There is not a lot of information out there on bronze clay. When I decided to dive in, I got this book, and as far as I can find, I think it’s the only book on bronze clay. It’s a great guide, yet even this book has a lot left to figure out on your own. I also highly recommend CoolTools, not only do they have the best prices on metal clay, but they have wonderful instructions, videos, and great customer service. Mardel Rein is wonderful to assist in any way she can. She is always adding new tools and tips to the sight.
Bronze Clay is relatively still a new medium, and we are all pioneers in this journey. So I encourage you to play, find out what this can do, let explore together.
I prefer bronze clay (the fast fire version) to copper clay, because it shrinks significantly less. Since I make chunky large beads and focals, this works for me.
I started out using PMC- so in comparison, bronze clay is not as sticky, and doesn’t like to stick to itself. You need to make and use slip. The clay also cracks easily and if those cracks are not fixed prior to firing, they WILL split or break in the kiln as it shrinks. Also- make sure to do as much finishing as possible before firing, since bronze is a hard metal, it’s easier to sand edges before firing them filing them after.

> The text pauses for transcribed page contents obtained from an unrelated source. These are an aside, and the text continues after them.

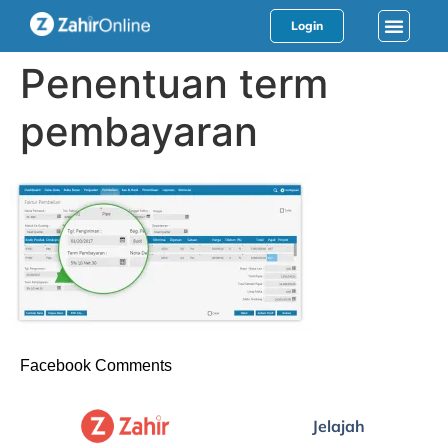
Login
Penentuan term
pembayaran
Facebook Comments
Jelajah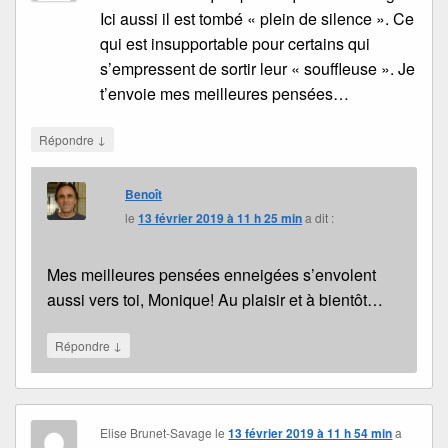
Ici aussi il est tombé « plein de silence ». Ce
qui est insupportable pour certains qui
s’empressent de sortir leur « souffleuse ». Je
t’envoie mes meilleures pensées…
↓
Répondre
Benoît
le
13 février 2019 à 11 h 25 min
a dit :
Mes meilleures pensées enneigées s’envolent
aussi vers toi, Monique! Au plaisir et à bientôt…
↓
Répondre
Elise Brunet-Savage
le
13 février 2019 à 11 h 54 min
a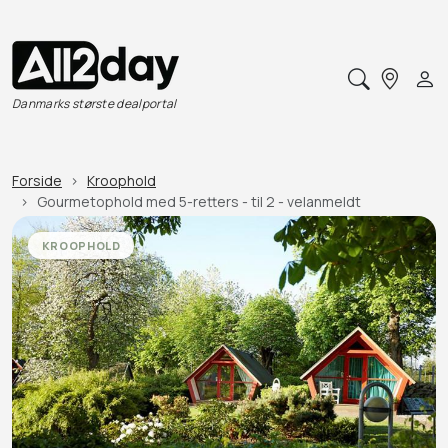
Danmarks største dealportal
Forside
Kroophold
Gourmetophold med 5-retters - til 2 - velanmeldt
KROOPHOLD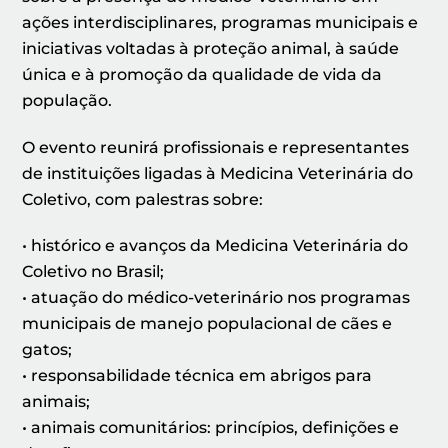
ações interdisciplinares, programas municipais e
iniciativas voltadas à proteção animal, à saúde
única e à promoção da qualidade de vida da
população.
O evento reunirá profissionais e representantes
de instituições ligadas à Medicina Veterinária do
Coletivo, com palestras sobre:
• histórico e avanços da Medicina Veterinária do
Coletivo no Brasil;
• atuação do médico-veterinário nos programas
municipais de manejo populacional de cães e
gatos;
• responsabilidade técnica em abrigos para
animais;
• animais comunitários: princípios, definições e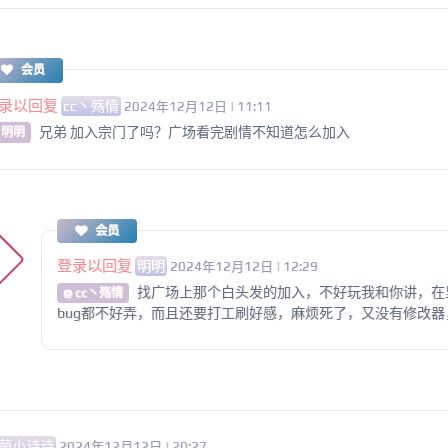
会员
录以回复
cc丶殇情
2024年12月12日 | 11:11
兄弟 加入宗门了吗？广场看完剧情不知道怎么加入
 明明
会员
登录以回复
明明
2024年12月12日 | 12:29
找广场上那个白头发的加入，不好玩我和你讲，在
@ cc丶殇情
bug都不好弄，而且还要打工刷好感，麻烦死了，又没有修改
萌小诗诗
2024年12月12日 | 20:27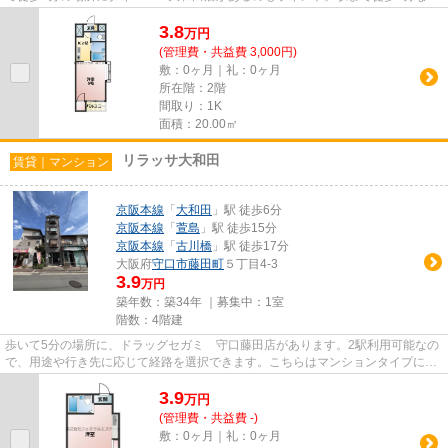
で、アクセスの良い物件です...
3.8
万
円
(管理費・共益費 3,000円)
敷：0ヶ月｜礼：0ヶ月
所在階：2階
間取り：1K
面積：20.00㎡
リラッサ大和田
賃貸｜マンション
京阪本線
「
大和田
」駅 徒歩6分
京阪本線
「
萱島
」駅 徒歩15分
京阪本線
「
古川橋
」駅 徒歩17分
大阪府
守口市
藤田町
５丁目4-3
3.9
万円
築年数：築34年 ｜募集中：
1室
階数：4階建
歩いて5分の場所に、ドラッグセガミ 守口藤田店があります。2駅利用可能なの
で、用途や行き先に応じて経路を選択できます。こちらはマンションタイプにな
ります。朝に慌てることなく...
3.9
万
円
(管理費・共益費 -)
敷：0ヶ月｜礼：0ヶ月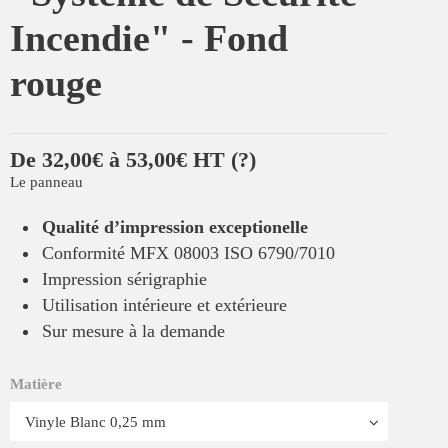
Incendie" - Fond
rouge
De 32,00€ à 53,00€ HT
(?)
Le panneau
Qualité d’impression exceptionelle
Conformité MFX 08003 ISO 6790/7010
Impression sérigraphie
Utilisation intérieure et extérieure
Sur mesure à la demande
Matière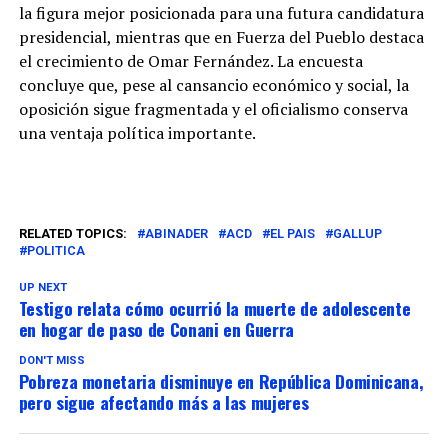
la figura mejor posicionada para una futura candidatura
presidencial, mientras que en Fuerza del Pueblo destaca
el crecimiento de Omar Fernández. La encuesta
concluye que, pese al cansancio económico y social, la
oposición sigue fragmentada y el oficialismo conserva
una ventaja política importante.
RELATED TOPICS:
ABINADER
ACD
EL PAIS
GALLUP
POLITICA
UP NEXT
Testigo relata cómo ocurrió la muerte de adolescente
en hogar de paso de Conani en Guerra
DON'T MISS
Pobreza monetaria disminuye en República Dominicana,
pero sigue afectando más a las mujeres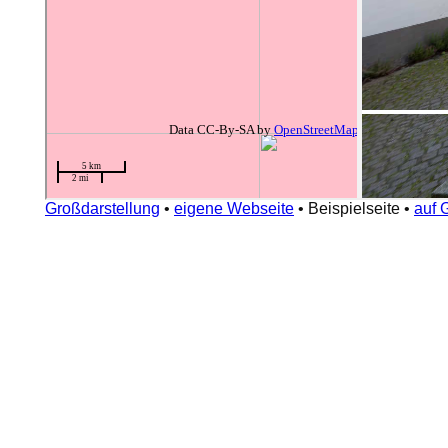
Großdarstellung
•
eigene Webseite
•
Beispielseite
•
auf 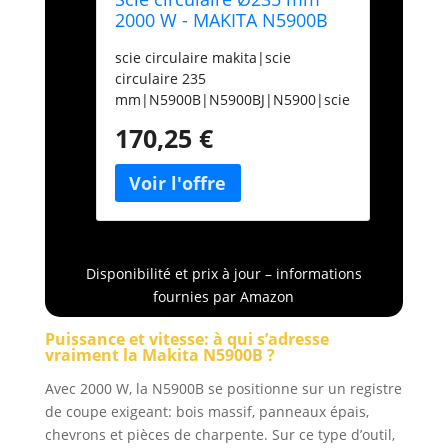
2000 W - MAKITA N5900B
scie circulaire makita|scie
circulaire 235
mm|N5900B|N5900BJ|N5900|scie
circulaire 2000 W
170,25 €
Disponibilité et prix à jour – informations
fournies par Amazon
Puissance et vitesse: à qui s’adresse
vraiment la Makita N5900B ?
Avec 2000 W, la N5900B se positionne sur un registre
de coupe exigeant: bois massif, panneaux épais,
chevrons et pièces de charpente. Sur ce type d’outil,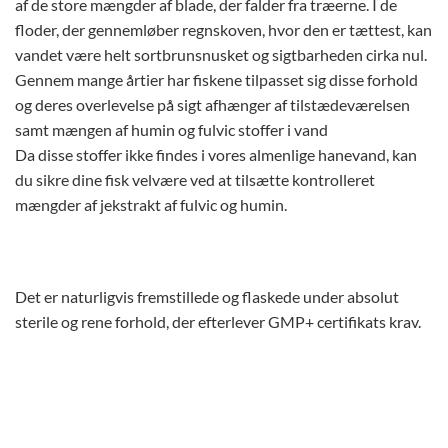
af de store mængder af blade, der falder fra træerne. I de
floder, der gennemløber regnskoven, hvor den er tættest, kan
vandet være helt sortbrunsnusket og sigtbarheden cirka nul.
Gennem mange årtier har fiskene tilpasset sig disse forhold
og deres overlevelse på sigt afhænger af tilstædeværelsen
samt mængen af humin og fulvic stoffer i vand
Da disse stoffer ikke findes i vores almenlige hanevand, kan
du sikre dine fisk velvære ved at tilsætte kontrolleret
mængder af jekstrakt af fulvic og humin.
Det er naturligvis fremstillede og flaskede under absolut
sterile og rene forhold, der efterlever GMP+ certifikats krav.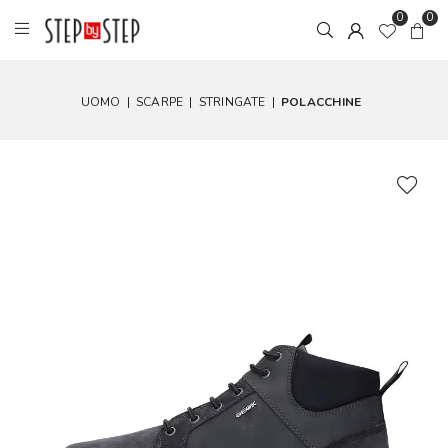
0
0
UOMO
|
SCARPE
|
STRINGATE
|
POLACCHINE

I use a firing vessel made from heavy duty no flake firing foil.
That way I was able to make it the size I wanted. It took me awhile to figure out how much bronze clay I could fire at once and have it all fire evenly. Of course I was trying to fire as much as possible. I have found that 200 grams of fast fire bronze clay fires nicely in my kiln at one time in one vessel. I tried stacking them so I could fire two at once, and just had too many pieces that needed to be redone. So I do one vessel at a time. You can tell if your pieces are fired correctly by banging them with a hammer or trying to bend them after they are fired. They should not crack or crumble. They should react like pure metal.
I also learned to place thicker or larger pieces towards the outside of the firing container, where it is hottest. I leave space empty at the front of my container- the part closest to the door, because that is the coolest part of the kiln.

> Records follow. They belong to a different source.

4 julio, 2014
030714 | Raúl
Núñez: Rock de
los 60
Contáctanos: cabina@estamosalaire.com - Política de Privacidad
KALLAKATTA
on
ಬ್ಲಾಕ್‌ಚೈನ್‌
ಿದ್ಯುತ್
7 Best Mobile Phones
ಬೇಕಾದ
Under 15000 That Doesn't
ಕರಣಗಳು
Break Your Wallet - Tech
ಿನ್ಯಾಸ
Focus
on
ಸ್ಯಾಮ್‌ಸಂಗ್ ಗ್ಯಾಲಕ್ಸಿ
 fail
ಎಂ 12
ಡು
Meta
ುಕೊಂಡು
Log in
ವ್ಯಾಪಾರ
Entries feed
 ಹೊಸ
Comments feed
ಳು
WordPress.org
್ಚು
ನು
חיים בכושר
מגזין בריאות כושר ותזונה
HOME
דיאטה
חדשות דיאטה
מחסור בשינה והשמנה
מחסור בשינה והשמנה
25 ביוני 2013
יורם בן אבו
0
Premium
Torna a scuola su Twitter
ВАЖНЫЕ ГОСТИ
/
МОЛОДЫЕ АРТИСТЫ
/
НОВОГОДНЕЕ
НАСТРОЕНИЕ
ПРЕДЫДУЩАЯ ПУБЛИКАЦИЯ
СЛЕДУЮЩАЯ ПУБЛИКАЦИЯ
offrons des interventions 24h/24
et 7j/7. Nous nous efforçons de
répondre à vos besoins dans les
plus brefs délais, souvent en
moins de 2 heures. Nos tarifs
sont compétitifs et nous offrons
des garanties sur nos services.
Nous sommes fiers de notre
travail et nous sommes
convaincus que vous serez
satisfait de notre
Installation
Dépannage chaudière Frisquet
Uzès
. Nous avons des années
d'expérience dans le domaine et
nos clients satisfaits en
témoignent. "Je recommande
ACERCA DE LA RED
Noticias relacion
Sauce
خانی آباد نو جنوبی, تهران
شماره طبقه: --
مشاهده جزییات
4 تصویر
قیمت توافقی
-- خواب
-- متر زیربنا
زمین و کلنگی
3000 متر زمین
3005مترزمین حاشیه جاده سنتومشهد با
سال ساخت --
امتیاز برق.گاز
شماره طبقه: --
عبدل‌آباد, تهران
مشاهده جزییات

And last but not least, I LOVE magic carbon for my firing media. I tried all the others, and this is my favorite. The rainbow does not give any sort of consistent effects, so that’s just not for me. Magic carbon gives a nice antique finish. I bronze brush or tumble the pieces to clean them up post firing, and its perfect. Since liver of sulphur won’t antique bronze, this is perfect for the look I wish to achieve.
Please feel free to ask if you have any other questions. This is just an overview with tips. There is a lot of wonderful information here on the Cool Tools learning center.
Anyone else have tips they would like to share?